■ Aim of the exercise
Extend the OurDB Rust plan below by writing what would come next after its last line.

■ Page

↓↓↓

6.3 Compatibility Tests

Ensure compatibility with existing OurDB files:

  • Test reading existing V-created OurDB files
  • Test writing files that can be read by the V implementation
  • Test migration scenarios

6.4 Performance Tests

Benchmark performance against the V implementation:

  • Measure throughput for set/get operations
  • Measure latency for different operations
  • Test with different database sizes
  • Test with different record sizes

7. Project Structure

ourdb/
├── Cargo.toml
├── src/
│   ├── lib.rs           # Public API and re-exports
│   ├── ourdb.rs         # OurDB implementation (frontend)
│   ├── lookup.rs        # Lookup table implementation
│   ├── location.rs      # Location struct implementation
│   ├── backend.rs       # Backend storage implementation
│   ├── error.rs         # Error types
│   ├── config.rs        # Configuration structures
│   └── utils.rs         # Utility functions
├── tests/
│   ├── unit/            # Unit tests
│   ├── integration/     # Integration tests
│   └── compatibility/   # Compatibility tests
└── examples/
    ├── basic.rs         # Basic usage example
    ├── history.rs       # History tracking example
    └── client_server.rs # Client-server example

8. Dependencies

The Rust implementation will use the following dependencies:

  • thiserror for error handling
  • crc32fast for CRC32 calculation
  • bytes for efficient byte manipulation
  • memmap2 for memory-mapped files (optional)
  • serde for serialization (optional, for future extensions)

↑↑↑

■ Entries
↓↓↓

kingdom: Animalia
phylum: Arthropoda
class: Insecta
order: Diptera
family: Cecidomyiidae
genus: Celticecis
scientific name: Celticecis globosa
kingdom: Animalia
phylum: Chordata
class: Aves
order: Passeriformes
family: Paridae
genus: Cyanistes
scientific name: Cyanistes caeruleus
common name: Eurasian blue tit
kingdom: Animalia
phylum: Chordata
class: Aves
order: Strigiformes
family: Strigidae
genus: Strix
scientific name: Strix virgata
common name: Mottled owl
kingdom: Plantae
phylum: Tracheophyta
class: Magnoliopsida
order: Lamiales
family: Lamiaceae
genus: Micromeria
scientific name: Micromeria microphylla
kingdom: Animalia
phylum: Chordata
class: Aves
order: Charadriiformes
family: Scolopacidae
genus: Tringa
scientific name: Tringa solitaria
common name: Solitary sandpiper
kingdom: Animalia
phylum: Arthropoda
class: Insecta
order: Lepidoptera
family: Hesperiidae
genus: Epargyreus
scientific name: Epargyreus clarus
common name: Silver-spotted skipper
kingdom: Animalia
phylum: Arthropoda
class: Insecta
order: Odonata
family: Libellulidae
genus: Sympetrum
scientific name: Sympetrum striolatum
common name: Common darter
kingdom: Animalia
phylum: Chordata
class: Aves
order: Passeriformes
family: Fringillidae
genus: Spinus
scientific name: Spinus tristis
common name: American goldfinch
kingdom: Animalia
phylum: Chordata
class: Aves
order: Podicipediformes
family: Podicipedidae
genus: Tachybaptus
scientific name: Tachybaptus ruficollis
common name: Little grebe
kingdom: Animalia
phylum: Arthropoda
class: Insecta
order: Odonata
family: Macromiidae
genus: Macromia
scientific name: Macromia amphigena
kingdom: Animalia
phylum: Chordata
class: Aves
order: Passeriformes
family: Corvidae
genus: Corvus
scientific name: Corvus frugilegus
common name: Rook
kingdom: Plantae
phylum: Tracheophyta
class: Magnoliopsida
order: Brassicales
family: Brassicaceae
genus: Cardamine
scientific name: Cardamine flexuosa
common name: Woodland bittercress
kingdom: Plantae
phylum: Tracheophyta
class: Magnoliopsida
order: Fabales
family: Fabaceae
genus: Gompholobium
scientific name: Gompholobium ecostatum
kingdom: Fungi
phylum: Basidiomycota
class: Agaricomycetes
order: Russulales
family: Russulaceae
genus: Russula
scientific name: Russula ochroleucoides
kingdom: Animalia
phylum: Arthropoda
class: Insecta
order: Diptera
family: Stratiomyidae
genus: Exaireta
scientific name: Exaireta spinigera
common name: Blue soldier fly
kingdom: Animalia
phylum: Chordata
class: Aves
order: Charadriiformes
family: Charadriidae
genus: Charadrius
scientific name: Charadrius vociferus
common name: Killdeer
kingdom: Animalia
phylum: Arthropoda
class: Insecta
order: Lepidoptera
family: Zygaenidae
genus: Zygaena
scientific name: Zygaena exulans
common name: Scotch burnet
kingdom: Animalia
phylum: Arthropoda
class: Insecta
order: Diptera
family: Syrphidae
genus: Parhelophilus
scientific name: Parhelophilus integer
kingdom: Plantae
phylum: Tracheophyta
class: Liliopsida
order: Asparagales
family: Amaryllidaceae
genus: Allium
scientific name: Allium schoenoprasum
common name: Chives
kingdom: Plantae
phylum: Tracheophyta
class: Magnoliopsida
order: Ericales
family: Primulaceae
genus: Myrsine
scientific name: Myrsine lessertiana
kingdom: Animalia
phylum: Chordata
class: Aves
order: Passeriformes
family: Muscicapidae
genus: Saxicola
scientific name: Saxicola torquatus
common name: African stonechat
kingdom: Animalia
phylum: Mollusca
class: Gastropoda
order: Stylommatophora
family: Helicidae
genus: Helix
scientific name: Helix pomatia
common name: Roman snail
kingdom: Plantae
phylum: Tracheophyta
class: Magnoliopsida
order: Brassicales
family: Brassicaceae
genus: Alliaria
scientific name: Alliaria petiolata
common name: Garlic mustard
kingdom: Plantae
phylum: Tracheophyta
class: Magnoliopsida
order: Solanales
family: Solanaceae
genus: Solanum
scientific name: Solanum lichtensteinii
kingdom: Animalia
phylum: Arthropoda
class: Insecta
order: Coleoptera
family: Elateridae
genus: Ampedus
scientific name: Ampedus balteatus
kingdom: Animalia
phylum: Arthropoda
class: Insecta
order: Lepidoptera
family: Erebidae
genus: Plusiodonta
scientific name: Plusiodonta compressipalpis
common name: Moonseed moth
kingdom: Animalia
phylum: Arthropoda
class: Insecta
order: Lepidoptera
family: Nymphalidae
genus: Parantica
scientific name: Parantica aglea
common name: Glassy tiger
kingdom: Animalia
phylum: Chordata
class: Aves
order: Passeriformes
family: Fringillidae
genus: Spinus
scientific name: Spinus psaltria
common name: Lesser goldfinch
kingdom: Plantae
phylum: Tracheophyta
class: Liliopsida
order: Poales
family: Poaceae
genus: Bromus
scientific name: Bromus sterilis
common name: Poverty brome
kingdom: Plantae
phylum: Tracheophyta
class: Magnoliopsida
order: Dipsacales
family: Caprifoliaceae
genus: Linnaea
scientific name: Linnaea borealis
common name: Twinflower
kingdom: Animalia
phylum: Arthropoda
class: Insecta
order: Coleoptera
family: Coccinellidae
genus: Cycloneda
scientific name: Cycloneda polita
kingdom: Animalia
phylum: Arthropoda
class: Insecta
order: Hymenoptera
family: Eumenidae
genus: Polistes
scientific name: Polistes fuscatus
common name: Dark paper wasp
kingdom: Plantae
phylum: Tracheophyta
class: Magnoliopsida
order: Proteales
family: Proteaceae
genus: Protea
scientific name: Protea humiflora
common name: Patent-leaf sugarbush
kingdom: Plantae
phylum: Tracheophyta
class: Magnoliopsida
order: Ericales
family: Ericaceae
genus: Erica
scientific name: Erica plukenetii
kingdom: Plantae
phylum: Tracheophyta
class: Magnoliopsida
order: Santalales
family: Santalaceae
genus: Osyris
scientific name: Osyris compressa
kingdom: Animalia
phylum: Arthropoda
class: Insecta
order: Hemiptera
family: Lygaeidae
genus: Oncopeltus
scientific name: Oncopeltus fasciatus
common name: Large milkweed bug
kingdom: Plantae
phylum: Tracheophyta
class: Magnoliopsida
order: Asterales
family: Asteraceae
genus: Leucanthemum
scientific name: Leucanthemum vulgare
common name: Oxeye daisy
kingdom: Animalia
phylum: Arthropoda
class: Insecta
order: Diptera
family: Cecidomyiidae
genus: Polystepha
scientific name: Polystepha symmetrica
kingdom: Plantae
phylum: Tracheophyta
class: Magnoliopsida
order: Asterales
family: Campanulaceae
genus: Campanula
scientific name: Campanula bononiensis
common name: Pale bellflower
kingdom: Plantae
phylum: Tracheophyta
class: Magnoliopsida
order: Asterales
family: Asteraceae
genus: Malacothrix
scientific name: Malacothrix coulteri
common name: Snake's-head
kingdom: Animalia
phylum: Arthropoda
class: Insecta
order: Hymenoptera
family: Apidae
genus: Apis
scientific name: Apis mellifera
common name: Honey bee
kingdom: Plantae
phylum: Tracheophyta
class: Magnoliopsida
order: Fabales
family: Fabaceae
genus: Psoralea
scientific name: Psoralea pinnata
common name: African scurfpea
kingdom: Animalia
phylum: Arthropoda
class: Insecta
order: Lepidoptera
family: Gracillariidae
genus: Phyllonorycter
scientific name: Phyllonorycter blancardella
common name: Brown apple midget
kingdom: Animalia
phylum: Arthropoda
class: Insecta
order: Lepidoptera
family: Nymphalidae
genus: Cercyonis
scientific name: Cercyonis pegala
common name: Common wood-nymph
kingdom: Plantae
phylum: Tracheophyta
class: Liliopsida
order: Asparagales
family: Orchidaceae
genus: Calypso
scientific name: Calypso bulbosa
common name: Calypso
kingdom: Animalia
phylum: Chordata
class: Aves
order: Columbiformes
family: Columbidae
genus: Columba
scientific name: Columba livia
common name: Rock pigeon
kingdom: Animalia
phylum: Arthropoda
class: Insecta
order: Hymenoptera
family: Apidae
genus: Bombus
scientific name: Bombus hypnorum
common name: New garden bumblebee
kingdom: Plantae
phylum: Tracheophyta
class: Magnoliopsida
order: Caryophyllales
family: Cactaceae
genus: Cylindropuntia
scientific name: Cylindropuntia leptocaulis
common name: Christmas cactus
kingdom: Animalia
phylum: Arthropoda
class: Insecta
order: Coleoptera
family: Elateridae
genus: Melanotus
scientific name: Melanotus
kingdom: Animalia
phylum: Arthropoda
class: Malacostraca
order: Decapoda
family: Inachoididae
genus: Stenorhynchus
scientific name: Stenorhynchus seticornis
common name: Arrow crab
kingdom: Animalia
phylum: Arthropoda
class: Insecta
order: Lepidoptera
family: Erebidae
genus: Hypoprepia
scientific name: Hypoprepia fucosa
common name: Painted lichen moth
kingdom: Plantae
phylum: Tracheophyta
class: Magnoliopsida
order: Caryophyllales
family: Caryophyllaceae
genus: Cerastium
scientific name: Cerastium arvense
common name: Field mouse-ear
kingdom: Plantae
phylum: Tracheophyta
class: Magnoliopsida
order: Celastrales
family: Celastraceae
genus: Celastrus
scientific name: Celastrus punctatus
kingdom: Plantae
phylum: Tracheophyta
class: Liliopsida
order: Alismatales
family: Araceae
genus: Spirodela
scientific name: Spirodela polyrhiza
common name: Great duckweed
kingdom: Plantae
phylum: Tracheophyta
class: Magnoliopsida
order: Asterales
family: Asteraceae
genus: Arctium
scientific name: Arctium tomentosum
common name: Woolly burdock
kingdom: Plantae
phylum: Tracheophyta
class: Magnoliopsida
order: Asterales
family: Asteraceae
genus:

↑↑↑

■ Written response
  • log for logging
  • criterion for benchmarking

9. Compatibility Considerations

To ensure compatibility with the V implementation:

  1. Maintain the same file format for data storage
  2. Preserve the lookup table format
  3. Keep the same CRC32 calculation method
  4. Ensure identical behavior for incremental ID generation
  5. Maintain the same history tracking mechanism

10. Future Extensions

Potential future extensions to consider:

  1. Async API for non-blocking operations
  2. Transactions support
  3. Better concurrency control
  4. Compression support
  5. Encryption support
  6. Streaming API for large values
  7. Iterators for scanning records
  8. Secondary indexes

11. Conclusion

This architecture provides a roadmap for porting OurDB from V to Rust while maintaining compatibility and leveraging Rust's strengths. The implementation will follow a phased approach, starting with core data structures and gradually building up to the complete system.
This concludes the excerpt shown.